A l’appui de cette décision, voici les 3 principales raisons avancées par l’AHRC:
- l’acquisition d’une expertise jugée suffisante des chercheurs pour gérer leurs propres services de données
- la préférence d’un stockage à long terme des documents numériques en partenariat avec les établissements d’enseignement supérieur selon un mode distribué plutôt que centralisé
- L’augmentation annuelle des coûts de l’AHDS, environ 2 millions de livres et en hausse en 2008/2009, considérée comme disproportionnée par rapport au budget de l’AHRC (environ 50 millions de livres en 2008/2009)
L’archéologie est épargnée, étant donné l’importance accordée à ce domaine dans le programme britannique sur la science et le patrimoine. L’Archaeological Data Service (ADS), toujours financé par l’AHRC, continue de fonctionner.
Le Joint Information Systems Committee (JISC), l’autre organisme de financement de l’AHDS, continue d’apporter son soutien pendant une année supplémentaire pour la maintenance et la mise à jour du site web et du catalogue des collections des partenaires de l’AHDS dans 5 domaines (archéologie, histoire, littérature et langues, arts du spectacle, arts visuels).
Auparavant, sous la direction du King’s College de Londres et distribué en 5 centres thématiques, cités ci-dessus, l’AHDS avait pour mission, outre de collecter, diffuser et conserver les ressources numériques, d’informer les chercheurs sur ces questions.

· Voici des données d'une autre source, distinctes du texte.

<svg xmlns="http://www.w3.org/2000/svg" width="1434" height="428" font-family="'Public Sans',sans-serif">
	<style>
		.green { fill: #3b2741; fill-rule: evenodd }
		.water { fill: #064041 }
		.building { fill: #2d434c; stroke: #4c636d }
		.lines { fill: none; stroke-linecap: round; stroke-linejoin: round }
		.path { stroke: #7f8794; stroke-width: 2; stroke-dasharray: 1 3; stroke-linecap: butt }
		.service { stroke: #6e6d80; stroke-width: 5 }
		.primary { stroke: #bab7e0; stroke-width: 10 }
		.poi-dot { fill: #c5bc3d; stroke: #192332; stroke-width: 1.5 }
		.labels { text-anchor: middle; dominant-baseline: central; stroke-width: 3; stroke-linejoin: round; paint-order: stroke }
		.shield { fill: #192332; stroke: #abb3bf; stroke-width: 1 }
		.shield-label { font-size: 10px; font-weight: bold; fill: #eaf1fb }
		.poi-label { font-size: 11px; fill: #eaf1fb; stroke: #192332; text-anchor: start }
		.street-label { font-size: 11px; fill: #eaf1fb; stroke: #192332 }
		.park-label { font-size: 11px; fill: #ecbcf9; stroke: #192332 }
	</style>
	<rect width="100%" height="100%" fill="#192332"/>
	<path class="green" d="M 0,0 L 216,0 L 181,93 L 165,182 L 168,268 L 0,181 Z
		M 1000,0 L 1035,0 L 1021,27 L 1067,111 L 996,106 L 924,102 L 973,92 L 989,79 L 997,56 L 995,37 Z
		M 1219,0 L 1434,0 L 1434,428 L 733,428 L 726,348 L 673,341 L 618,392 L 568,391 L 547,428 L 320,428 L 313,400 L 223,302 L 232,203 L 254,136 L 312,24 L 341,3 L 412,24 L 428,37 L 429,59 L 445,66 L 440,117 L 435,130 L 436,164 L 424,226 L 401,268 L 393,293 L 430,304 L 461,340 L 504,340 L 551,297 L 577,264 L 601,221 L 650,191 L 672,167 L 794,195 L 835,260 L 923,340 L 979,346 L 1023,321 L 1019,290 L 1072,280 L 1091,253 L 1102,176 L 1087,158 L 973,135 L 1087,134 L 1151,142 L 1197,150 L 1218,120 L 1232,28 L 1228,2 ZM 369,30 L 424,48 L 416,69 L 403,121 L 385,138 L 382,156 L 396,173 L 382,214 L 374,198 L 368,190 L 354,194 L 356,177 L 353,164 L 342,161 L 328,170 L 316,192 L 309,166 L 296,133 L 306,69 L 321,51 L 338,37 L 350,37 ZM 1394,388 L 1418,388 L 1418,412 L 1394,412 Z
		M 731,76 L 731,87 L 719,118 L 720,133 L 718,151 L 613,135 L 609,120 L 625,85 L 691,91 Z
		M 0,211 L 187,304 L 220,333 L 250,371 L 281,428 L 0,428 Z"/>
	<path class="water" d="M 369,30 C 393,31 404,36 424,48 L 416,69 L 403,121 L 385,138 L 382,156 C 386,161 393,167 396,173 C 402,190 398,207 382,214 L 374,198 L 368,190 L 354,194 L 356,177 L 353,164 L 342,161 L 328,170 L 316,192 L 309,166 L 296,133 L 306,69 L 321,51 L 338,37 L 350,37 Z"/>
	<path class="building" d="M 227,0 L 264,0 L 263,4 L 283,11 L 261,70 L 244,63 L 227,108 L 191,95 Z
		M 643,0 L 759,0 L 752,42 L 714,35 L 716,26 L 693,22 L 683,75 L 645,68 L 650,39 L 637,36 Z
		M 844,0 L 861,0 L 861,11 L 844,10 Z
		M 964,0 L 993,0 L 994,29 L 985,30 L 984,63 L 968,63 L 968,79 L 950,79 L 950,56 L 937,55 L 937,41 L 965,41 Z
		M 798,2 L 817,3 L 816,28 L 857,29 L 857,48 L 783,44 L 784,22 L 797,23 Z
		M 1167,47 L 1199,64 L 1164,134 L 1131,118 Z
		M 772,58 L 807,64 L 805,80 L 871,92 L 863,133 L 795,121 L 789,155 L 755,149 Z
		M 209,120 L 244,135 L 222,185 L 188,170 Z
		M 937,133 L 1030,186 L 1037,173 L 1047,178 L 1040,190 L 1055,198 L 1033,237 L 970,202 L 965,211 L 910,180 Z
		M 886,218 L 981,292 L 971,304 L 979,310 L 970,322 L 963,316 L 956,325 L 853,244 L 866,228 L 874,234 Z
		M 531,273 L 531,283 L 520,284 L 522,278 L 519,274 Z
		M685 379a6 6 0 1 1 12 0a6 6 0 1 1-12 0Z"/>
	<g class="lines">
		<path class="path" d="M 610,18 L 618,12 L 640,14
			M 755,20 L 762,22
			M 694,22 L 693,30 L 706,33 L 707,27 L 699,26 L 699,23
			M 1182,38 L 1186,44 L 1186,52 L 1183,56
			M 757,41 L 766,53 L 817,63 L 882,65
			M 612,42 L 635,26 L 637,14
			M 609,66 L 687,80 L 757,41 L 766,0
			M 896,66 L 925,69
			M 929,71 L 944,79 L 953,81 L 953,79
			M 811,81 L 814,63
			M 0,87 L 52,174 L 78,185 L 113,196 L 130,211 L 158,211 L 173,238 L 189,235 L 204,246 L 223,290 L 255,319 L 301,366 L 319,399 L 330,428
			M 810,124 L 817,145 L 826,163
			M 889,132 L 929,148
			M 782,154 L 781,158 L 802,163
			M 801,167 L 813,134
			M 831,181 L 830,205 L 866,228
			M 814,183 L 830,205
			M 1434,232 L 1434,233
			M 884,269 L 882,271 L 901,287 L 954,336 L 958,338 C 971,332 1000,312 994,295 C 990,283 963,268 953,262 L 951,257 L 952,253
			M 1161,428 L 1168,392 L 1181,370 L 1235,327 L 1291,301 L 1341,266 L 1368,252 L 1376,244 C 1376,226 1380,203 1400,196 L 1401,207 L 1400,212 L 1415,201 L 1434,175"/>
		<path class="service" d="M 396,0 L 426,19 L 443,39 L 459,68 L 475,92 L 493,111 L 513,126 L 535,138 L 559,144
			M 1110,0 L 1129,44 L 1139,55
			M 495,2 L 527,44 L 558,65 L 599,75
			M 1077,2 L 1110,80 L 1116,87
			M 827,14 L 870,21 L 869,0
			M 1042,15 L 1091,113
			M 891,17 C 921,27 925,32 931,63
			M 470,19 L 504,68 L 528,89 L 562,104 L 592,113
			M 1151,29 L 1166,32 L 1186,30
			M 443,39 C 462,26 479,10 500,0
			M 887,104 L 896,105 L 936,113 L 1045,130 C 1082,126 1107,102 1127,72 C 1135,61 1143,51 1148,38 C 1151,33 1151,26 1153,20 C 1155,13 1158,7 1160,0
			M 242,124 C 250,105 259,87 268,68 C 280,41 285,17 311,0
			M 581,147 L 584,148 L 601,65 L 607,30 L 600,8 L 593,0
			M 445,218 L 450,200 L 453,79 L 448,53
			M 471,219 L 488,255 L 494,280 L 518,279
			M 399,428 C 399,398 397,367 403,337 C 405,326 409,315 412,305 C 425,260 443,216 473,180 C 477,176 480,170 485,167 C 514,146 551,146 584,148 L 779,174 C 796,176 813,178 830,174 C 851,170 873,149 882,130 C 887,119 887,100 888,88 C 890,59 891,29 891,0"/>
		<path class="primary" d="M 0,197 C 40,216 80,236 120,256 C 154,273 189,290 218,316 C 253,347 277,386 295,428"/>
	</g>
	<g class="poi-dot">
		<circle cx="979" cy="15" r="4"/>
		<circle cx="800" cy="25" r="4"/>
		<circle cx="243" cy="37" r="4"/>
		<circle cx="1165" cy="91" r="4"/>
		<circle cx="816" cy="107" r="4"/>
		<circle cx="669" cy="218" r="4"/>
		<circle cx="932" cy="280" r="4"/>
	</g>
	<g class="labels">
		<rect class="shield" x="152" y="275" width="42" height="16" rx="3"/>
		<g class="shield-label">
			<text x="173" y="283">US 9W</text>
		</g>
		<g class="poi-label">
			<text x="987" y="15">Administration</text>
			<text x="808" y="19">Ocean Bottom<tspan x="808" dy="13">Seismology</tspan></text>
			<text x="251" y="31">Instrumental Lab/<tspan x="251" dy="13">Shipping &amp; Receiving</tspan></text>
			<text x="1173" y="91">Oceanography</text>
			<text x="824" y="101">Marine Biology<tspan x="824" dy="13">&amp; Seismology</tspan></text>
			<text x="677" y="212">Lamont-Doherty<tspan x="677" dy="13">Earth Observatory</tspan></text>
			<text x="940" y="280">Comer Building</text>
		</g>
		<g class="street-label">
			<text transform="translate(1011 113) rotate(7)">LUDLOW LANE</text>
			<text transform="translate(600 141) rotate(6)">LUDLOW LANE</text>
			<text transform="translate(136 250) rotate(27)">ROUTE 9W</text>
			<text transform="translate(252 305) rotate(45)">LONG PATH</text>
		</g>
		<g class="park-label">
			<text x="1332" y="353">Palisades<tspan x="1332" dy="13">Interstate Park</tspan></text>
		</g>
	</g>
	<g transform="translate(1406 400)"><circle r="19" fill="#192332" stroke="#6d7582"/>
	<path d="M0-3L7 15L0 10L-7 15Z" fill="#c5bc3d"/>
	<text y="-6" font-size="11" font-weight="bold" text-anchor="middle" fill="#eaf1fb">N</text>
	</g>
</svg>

C’est ce rôle d’orientation et de conseil de l’AHDS que les chercheurs en études classiques appréciaient, comme le met en évidence un rapport britannique.
Ceux-ci s’interrogent maintenant sur l’avenir de la publication et la conservation à long terme de leurs données.
Les universités pourraient prendre le relais de l’AHDS, mais il reste beaucoup d’incertitude sur leurs moyens techniques et financiers, comme l’évoque ce même rapport.